# Exercise brief
State the number of lines that hold "depth" in the records below, with no other words.

# Records for processing
BEGIN

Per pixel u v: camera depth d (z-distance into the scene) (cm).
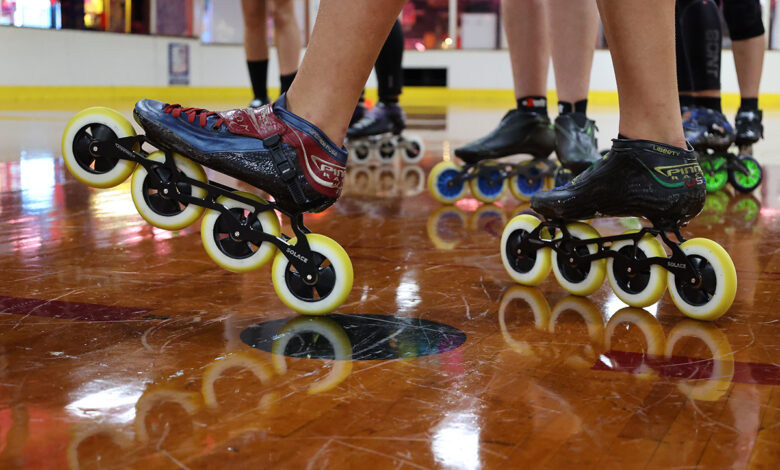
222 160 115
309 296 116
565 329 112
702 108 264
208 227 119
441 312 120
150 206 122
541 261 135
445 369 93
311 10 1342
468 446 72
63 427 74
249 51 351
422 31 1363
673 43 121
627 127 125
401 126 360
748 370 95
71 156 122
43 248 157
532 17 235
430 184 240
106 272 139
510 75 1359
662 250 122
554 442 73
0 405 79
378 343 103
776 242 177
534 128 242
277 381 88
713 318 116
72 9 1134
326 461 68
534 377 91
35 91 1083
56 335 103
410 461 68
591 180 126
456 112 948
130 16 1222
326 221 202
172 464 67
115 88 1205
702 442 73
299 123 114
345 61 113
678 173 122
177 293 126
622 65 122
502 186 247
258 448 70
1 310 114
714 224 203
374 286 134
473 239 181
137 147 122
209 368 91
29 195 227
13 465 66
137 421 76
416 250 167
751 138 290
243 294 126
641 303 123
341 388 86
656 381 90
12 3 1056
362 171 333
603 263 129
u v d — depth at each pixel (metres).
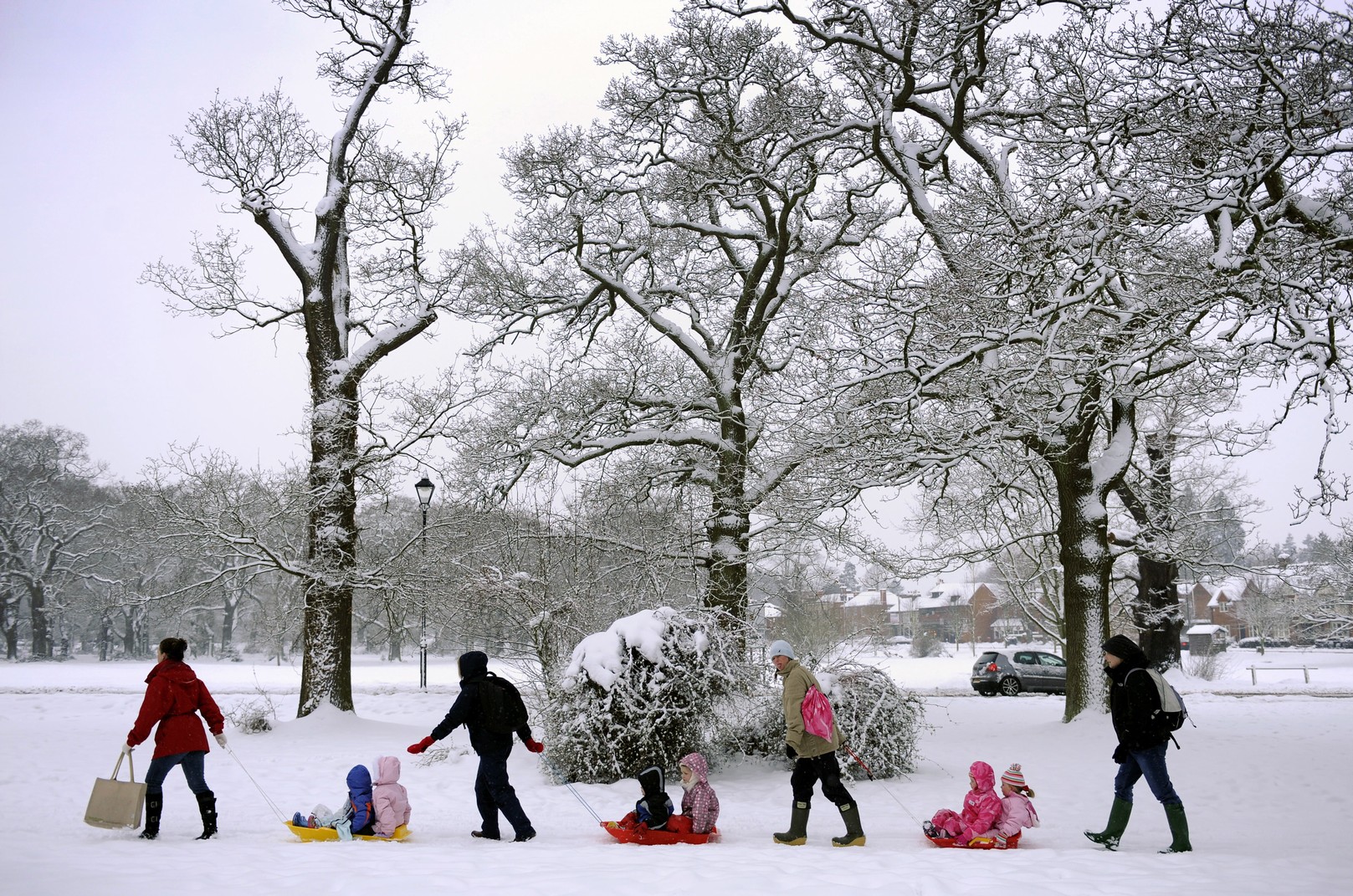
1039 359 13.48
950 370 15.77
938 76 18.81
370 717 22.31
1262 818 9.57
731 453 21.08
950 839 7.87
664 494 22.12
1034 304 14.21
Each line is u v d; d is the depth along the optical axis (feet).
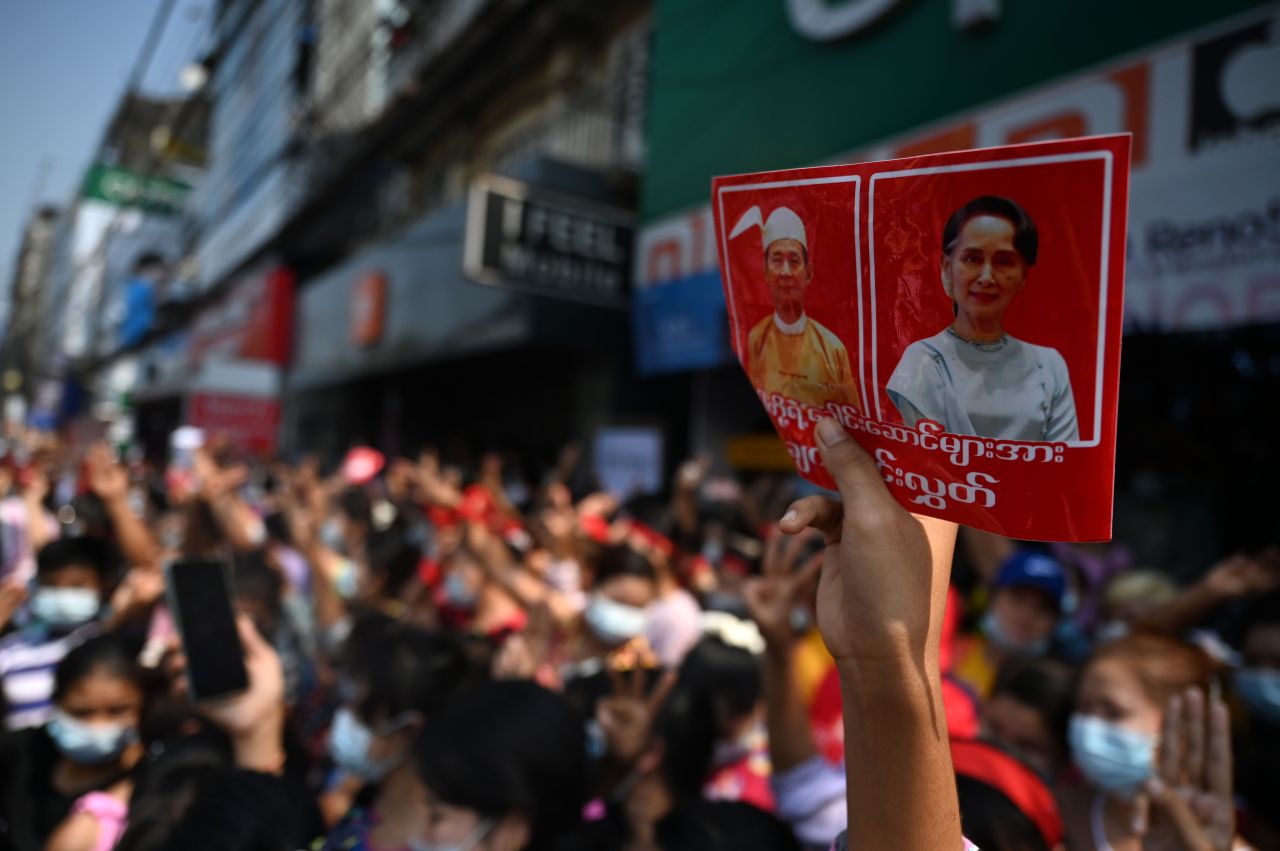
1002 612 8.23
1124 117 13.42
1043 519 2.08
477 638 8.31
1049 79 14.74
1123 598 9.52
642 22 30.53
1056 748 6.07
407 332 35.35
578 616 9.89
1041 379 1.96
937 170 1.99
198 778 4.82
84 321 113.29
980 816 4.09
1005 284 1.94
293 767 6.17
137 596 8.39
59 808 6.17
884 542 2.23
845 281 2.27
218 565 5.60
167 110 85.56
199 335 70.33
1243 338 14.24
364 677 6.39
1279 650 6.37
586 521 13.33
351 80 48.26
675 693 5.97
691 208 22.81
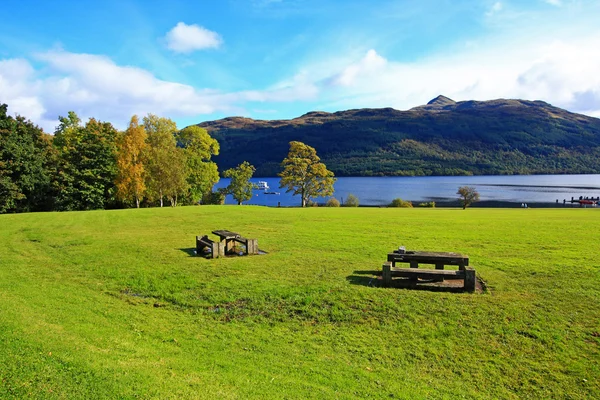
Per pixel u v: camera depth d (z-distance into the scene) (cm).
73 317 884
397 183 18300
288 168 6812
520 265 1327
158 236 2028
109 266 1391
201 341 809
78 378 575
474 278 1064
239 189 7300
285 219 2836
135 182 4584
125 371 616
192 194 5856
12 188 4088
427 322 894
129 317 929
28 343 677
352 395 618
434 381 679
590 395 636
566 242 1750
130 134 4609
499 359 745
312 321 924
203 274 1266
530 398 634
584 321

END

# The completed task
4